Records supplied Start Marker

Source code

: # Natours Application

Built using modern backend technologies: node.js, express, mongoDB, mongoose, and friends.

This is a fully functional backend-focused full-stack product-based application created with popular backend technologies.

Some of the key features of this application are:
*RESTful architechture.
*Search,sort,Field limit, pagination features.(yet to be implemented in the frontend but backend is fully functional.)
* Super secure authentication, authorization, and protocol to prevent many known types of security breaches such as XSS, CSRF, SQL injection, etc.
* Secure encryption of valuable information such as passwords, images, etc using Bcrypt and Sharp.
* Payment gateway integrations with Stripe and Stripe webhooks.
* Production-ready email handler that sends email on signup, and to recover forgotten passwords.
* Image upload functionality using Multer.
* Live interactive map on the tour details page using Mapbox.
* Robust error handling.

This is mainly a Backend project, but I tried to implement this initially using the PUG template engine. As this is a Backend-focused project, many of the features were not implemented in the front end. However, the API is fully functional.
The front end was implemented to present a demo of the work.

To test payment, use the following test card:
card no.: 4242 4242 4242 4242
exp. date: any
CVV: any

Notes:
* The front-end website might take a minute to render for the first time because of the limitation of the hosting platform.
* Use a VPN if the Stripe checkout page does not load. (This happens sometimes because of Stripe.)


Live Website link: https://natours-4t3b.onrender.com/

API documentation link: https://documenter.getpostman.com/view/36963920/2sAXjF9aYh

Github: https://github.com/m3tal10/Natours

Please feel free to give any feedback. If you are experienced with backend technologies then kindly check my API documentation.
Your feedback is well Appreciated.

Records supplied End Marker

* [Problem statement]:
What is needed is a copy of every line above in which "page" appears.

* [Output below]:
* Live interactive map on the tour details page using Mapbox.
* Use a VPN if the Stripe checkout page does not load. (This happens sometimes because of Stripe.)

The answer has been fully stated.